3. Humans Want to Talk To Humans
Voxpro — powered by TELUS International develops customer experience, technical support and sales operations solutions and is based in Cork, Ireland. Its CEO, Dan Kiely, believes that for those enterprises looking to develop top customer experiences, AI may not be the best option for their business. He points out that while Bots, AI and Machine Learning complement many aspects of the customer experience — enriching insights, improving processes, and increasing personalization, to name but a few – humans will still primarily want to engage with humans in many situations. “Psychological studies have shown that we have a preference for communicating with others person-to-person despite all of the communication technology at our fingertips,” he said.
He adds that in today’s "Attention Economy’" where people’s attention is treated as a scarce resource, customers want their issues solved as quickly and comprehensively as possible. While Bots can handle the basic issues by themselves, more complex ones must be solved by humans.
4. AI Can Lead to a Lack of Emotional Empathy
For Keri Lindenmuth, Marketing Manager with the Whitehall, Penns.-based website developer firm, the Kyle David Group, the loss of human contact also results in a lack of emotional empathy, one of the key qualities needed in good sales people. She argues that one of the side effects of AI is a gradual loss of human interactions and emotions. For example, many businesses are turning to AI chatbots when it comes to online customer service communication. While this is efficient in that it frees up employees and gives them more time to work on other tasks, these bots can't understand emotions or show sympathy in the same way a human being can.
She points out that understanding customer emotions is a leading facet of providing a better customer experience. “If this is lost, what will happen to the customer experience businesses can provide? she asked.
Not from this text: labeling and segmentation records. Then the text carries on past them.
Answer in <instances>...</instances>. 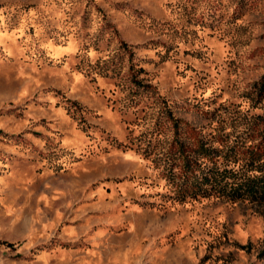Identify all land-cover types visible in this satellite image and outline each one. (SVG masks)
Returning a JSON list of instances; mask_svg holds the SVG:
<instances>
[{
    "label": "rangeland",
    "instance_id": "1",
    "mask_svg": "<svg viewBox=\"0 0 264 264\" xmlns=\"http://www.w3.org/2000/svg\"><path fill=\"white\" fill-rule=\"evenodd\" d=\"M0 179V264H264V0H0Z\"/></svg>",
    "mask_w": 264,
    "mask_h": 264
},
{
    "label": "clouds",
    "instance_id": "2",
    "mask_svg": "<svg viewBox=\"0 0 264 264\" xmlns=\"http://www.w3.org/2000/svg\"><path fill=\"white\" fill-rule=\"evenodd\" d=\"M90 55L95 56V53H90ZM0 183H3V180L0 179ZM0 206H3L4 211L2 213V215L7 216V217H15L12 221L13 224H15L17 221H19L20 217L18 215V210L12 206V204H5V200L2 196H0ZM38 220L37 219H33L31 221H28V225H29V237H31V235L33 233L36 232V229L34 227H31V225L37 223ZM4 229L3 227H0V232H2ZM30 245H26V247H29Z\"/></svg>",
    "mask_w": 264,
    "mask_h": 264
}]
</instances>
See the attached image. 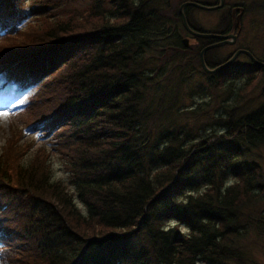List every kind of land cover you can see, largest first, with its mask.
Wrapping results in <instances>:
<instances>
[{
	"label": "trees",
	"instance_id": "1",
	"mask_svg": "<svg viewBox=\"0 0 264 264\" xmlns=\"http://www.w3.org/2000/svg\"><path fill=\"white\" fill-rule=\"evenodd\" d=\"M78 1L86 5L59 8ZM180 5L0 0V82L7 89L38 83L24 106V128L53 132L73 188L51 180L44 148L22 162L18 148L31 144L21 133L1 147L0 252L9 264L250 262L236 244L264 223L263 212L244 216L264 199L261 167L245 157L264 141V106L227 112L221 133L198 138L175 125L170 75L200 68L219 88L247 79L236 91L240 100L264 67L250 61L205 72L199 50L212 40L184 46ZM188 8L189 26L205 31L191 24ZM28 15L34 20L20 24ZM212 49L204 52L210 68L230 57H209ZM169 220L188 231L167 227Z\"/></svg>",
	"mask_w": 264,
	"mask_h": 264
},
{
	"label": "rangeland",
	"instance_id": "2",
	"mask_svg": "<svg viewBox=\"0 0 264 264\" xmlns=\"http://www.w3.org/2000/svg\"><path fill=\"white\" fill-rule=\"evenodd\" d=\"M183 1L185 0H151L152 4L161 7H166L172 2L182 3ZM224 1L225 6L220 9H218V7L213 10H204L195 6H193V8H188L187 16L194 26L207 32L220 31L222 29L226 30L228 27V33H233L231 32L233 30L230 25L231 5L241 4L246 8L241 19V29L239 30L240 32L236 41L231 44H223L213 47V49L211 48L212 50H210L208 56L212 58H226L229 55L231 57L238 49H246L250 51L256 59L264 62V0ZM28 4L29 1H27L25 7ZM85 5V3L78 1L68 6L61 5L59 8L66 12H70L71 8L74 6L84 7ZM33 20L34 16L28 15L20 24L26 25L29 21ZM179 31L181 38H188V45H184L185 47H192L198 43L197 38L188 31L185 32L182 28L179 29ZM222 33L225 34L224 32ZM162 40L163 37H159V41L162 42ZM158 47L159 44L152 45V49ZM172 64L173 63L168 66ZM249 64V57L245 53H240L228 66L229 68H235L238 66H247ZM170 68L167 70V73L170 71ZM177 71L178 72L174 71V74L170 75V78L173 80L171 81V84H173V91L177 90L178 93L175 95L176 104L173 112L175 125L181 128L193 129L192 131L197 133L198 138L210 134L221 133L223 131L221 124L223 122L222 118L227 115V112L239 115L260 106H264V70L262 73L258 72L256 75L251 76L252 82L249 86V88L252 86L250 89L251 91L240 100H236V91L248 81L247 79L240 78L232 82L227 81L224 83V86L219 88L212 84L209 77L206 76L200 68L191 69L190 66H186L184 69H177ZM165 75L160 78H163ZM167 79H169V77ZM181 79L184 81L179 84ZM41 80L43 79H40V81ZM36 85H38V83ZM35 86L19 90L13 89L11 91H4L5 88L0 89V149L7 141H10L12 137L21 135V142H27L26 144L28 145L31 144V146H24L23 144V146L18 148V150H23L22 162L27 163L33 156L41 152L42 150H38V147L44 148L45 152L47 154L49 153L51 180H62V182L67 183L70 190H73L68 183L69 173L65 168L66 161L59 152L53 148L54 146L52 143L55 141L53 132L45 134V131L41 130V128H37L34 131L24 128L26 127V123L22 118L26 116L27 112L24 106L29 100V97L33 94ZM228 86L235 90L234 94H231L230 90L227 89L229 88ZM161 87H164V84H162ZM172 88H170V90H172ZM167 98L168 96H165L164 99L167 100ZM15 130H17V133ZM19 133L21 134L19 135ZM182 133L183 132H181V134ZM245 157L249 161L260 165L264 183V141L256 148H252L248 151ZM231 181L232 179H229L227 183ZM201 188L202 187L198 190H191V192L196 193L200 191ZM182 199H184V197H182L181 200ZM75 202L84 212L83 205L76 196ZM262 212L264 213V199L258 200L254 205L245 208L244 216L247 217L248 213L253 216L256 213L259 215V213ZM247 218H249V216ZM165 224L167 227H177L183 232L188 231L186 227L178 224L175 220L166 221ZM263 229L264 223L261 224L256 222V224L237 241L236 245L246 256L251 258L248 264H264ZM0 264H9L2 254H0Z\"/></svg>",
	"mask_w": 264,
	"mask_h": 264
},
{
	"label": "water",
	"instance_id": "3",
	"mask_svg": "<svg viewBox=\"0 0 264 264\" xmlns=\"http://www.w3.org/2000/svg\"><path fill=\"white\" fill-rule=\"evenodd\" d=\"M193 5L197 8H201V9H207V10H213L215 8H218L220 6H222L223 4V0H220V3L218 5H204V4H201V3H197V2H184L182 3L180 6H179V13H180V17H181V21H182V24L184 26V28L193 36H197V37H203V38H218L220 39L219 41H216V42H213V43H209L207 45H205L200 51H199V61H200V64L203 68L204 71L208 72V73H211V72H214L215 70L219 69V68H222L224 66H228L230 65L234 60L235 58L240 54V53H245L246 55H248V57L250 58V60L256 65V66H262L264 67V62L263 61H260L258 59H256L253 54L246 50V49H238L236 50L231 57H229L226 61H224L223 63L213 67V68H210L208 67L206 64H205V61H204V52L213 48V47H217V46H221L223 44H231V43H234L236 41V34L235 33H227V34H223V33H213V32H204V31H198V30H195L193 28H191L189 26V24L187 23V20H186V16H185V13L183 11V7L184 5ZM243 11V8L241 7L240 8V13H242ZM182 42L184 43L185 46L188 45V38L187 37H184L182 39Z\"/></svg>",
	"mask_w": 264,
	"mask_h": 264
},
{
	"label": "flooded vegetation",
	"instance_id": "4",
	"mask_svg": "<svg viewBox=\"0 0 264 264\" xmlns=\"http://www.w3.org/2000/svg\"><path fill=\"white\" fill-rule=\"evenodd\" d=\"M184 2H197V3H201V4H205V5H216V4L220 3V0H185L182 3H184ZM188 5L189 4L184 5V7L188 6ZM224 6H225V1L223 0L222 6H220L218 9L223 8ZM241 7L243 8L242 13H240V8ZM244 13H245L244 5H241V4H233V5H231V7H230V17H231L230 25H231V29L233 31L235 30L234 32L233 31H231V32L235 33L237 36H238V34L240 32L239 29L241 28V19H242V16H243ZM227 29H228V27L226 28V30ZM223 31L224 30L222 29L220 31H211V32L222 33ZM209 39L212 40V42H210V43H213V42H216V41L220 40L218 38H209Z\"/></svg>",
	"mask_w": 264,
	"mask_h": 264
}]
</instances>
5. Technology Isn't Mature Enough
Harrison Brady is a communications specialist with Norwalk, Conn.-based Frontier Communications. He said that becoming too obsessed with AI is dangerous. He pointed to the fact that in Las Vegas, America’s first self-driving bus crashed within two hours of its launch. The damage was minor and nobody was hurt, but he says there are lessons to be learned. He argues that we are so eager to press forward in advancing AI technology that we are willing to put our lives at risk with products that simply aren’t ready to hit the market yet. “If we don’t take the appropriate precautions now, AI has the power to ruin, or in the case of a self-driving vehicle, end our lives. Elon Musk warned that AI is a greater danger than North Korea, and Stephen Hawking said that AI could be the “worst event” in the history of our civilization. And yet, we step onto the self-driving bus and enthusiastically wait to see what happens,” he said.
6. AI Can't Make Moral Choices
Pavel Cherkashin is the managing partner of San Francisco-based GVA Capital, which finances startups and provides the money to enable them to grow. He says AI should be avoided when decision making involves human morality and responsibility for human lives in an uncertain situation. For example, a military drone should not be able to make a decision to shoot. It should only do it after receiving the command from a human, as AI is not yet able to consider all the necessary factors to make this kind of decisions and will not be able to do it at least for a couple of decades.
7. You Have Inadequate Data to Support AI Decision Making
AI should not be used in situations, for which the data volume is not big enough to support decision making. In this case humans should be involved. For example, a vehicle management system should not be making decisions, if it suddenly starts snowing in Palo Alto. Car systems are not “trained” to handle such an extraordinary situation, there is no data they can rely on when making a decision, so they simply don’t know what to do.